> _Votre tâche_: Recopiez à l'identique, dans les items ci-dessous, le passage qui s'ouvre sur la ligne contenant « scientific name: Acacia pentadenia » et se clôt sur la ligne contenant « genus: Acrosorus », ces deux lignes comprises.

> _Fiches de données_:
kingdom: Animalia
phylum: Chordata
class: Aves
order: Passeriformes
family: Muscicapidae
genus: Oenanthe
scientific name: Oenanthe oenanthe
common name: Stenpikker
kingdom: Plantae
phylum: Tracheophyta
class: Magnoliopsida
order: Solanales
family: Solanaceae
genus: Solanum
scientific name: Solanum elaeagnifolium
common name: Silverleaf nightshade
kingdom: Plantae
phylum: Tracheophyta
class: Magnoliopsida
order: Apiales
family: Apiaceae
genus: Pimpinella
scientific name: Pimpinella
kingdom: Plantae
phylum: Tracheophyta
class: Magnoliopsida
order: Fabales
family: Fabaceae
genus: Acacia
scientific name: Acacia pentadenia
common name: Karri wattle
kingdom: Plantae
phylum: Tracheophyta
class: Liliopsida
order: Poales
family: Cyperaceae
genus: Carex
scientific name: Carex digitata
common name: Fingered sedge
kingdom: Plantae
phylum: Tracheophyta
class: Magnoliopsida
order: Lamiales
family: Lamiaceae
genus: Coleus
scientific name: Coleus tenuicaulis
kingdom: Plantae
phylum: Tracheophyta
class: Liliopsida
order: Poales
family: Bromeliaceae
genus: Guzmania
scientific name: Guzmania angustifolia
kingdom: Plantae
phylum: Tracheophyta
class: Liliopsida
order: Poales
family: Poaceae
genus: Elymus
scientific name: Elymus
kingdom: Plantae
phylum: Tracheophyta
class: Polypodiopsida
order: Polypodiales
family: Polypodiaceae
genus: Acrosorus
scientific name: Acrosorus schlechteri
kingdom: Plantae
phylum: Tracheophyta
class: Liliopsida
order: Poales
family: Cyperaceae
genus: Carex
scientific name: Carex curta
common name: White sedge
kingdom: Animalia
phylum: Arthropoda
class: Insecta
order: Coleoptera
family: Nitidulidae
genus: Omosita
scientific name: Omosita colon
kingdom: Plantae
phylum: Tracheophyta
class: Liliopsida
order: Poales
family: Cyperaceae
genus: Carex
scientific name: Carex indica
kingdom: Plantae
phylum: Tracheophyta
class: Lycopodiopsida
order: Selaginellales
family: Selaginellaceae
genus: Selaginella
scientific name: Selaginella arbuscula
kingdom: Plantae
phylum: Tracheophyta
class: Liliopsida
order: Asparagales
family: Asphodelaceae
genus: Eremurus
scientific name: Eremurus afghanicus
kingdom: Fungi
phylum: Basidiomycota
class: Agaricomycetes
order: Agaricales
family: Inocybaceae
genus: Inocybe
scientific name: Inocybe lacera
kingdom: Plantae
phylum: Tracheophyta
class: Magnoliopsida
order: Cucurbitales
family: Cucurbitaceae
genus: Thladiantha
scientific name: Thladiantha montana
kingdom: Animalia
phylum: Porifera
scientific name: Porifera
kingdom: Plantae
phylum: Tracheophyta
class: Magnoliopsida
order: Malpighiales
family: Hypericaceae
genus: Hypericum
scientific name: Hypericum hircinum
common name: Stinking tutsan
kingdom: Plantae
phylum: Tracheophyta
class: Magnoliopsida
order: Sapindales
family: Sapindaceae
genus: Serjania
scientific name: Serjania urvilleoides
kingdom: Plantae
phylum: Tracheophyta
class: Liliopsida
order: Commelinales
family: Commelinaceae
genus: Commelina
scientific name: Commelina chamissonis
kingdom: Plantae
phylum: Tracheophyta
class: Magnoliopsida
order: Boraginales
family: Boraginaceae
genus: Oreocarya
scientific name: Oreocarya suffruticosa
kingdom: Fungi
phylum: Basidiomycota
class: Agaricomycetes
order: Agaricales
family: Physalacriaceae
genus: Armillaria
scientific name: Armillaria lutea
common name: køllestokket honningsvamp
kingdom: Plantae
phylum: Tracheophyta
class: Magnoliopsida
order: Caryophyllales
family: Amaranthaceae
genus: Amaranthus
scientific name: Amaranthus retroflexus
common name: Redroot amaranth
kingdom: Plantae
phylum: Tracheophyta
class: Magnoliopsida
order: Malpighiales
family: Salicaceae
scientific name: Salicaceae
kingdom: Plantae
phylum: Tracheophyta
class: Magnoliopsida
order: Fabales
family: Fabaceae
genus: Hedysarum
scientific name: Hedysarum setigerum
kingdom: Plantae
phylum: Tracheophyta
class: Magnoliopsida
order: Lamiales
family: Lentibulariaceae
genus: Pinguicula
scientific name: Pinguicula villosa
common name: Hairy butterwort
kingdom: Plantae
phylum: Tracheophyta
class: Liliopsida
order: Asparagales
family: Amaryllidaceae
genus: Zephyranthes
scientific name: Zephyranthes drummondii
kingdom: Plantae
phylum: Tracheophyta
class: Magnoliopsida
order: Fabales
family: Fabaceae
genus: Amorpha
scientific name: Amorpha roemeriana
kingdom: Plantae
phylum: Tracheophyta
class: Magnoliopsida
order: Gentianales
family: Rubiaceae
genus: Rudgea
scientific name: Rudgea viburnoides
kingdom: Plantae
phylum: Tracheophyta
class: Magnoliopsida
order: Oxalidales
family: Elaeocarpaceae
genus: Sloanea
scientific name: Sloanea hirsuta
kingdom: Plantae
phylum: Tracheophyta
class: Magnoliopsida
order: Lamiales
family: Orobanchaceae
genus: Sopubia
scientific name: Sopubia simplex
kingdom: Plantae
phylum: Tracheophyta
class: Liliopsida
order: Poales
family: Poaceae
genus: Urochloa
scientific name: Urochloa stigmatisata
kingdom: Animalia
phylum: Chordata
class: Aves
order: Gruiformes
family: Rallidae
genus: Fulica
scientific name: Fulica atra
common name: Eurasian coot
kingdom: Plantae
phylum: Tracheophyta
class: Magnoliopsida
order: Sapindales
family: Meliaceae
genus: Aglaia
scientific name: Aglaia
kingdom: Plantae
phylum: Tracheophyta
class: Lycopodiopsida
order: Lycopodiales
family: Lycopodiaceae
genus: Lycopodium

> _Réponse attendue_:
scientific name: Acacia pentadenia
common name: Karri wattle
kingdom: Plantae
phylum: Tracheophyta
class: Liliopsida
order: Poales
family: Cyperaceae
genus: Carex
scientific name: Carex digitata
common name: Fingered sedge
kingdom: Plantae
phylum: Tracheophyta
class: Magnoliopsida
order: Lamiales
family: Lamiaceae
genus: Coleus
scientific name: Coleus tenuicaulis
kingdom: Plantae
phylum: Tracheophyta
class: Liliopsida
order: Poales
family: Bromeliaceae
genus: Guzmania
scientific name: Guzmania angustifolia
kingdom: Plantae
phylum: Tracheophyta
class: Liliopsida
order: Poales
family: Poaceae
genus: Elymus
scientific name: Elymus
kingdom: Plantae
phylum: Tracheophyta
class: Polypodiopsida
order: Polypodiales
family: Polypodiaceae
genus: Acrosorus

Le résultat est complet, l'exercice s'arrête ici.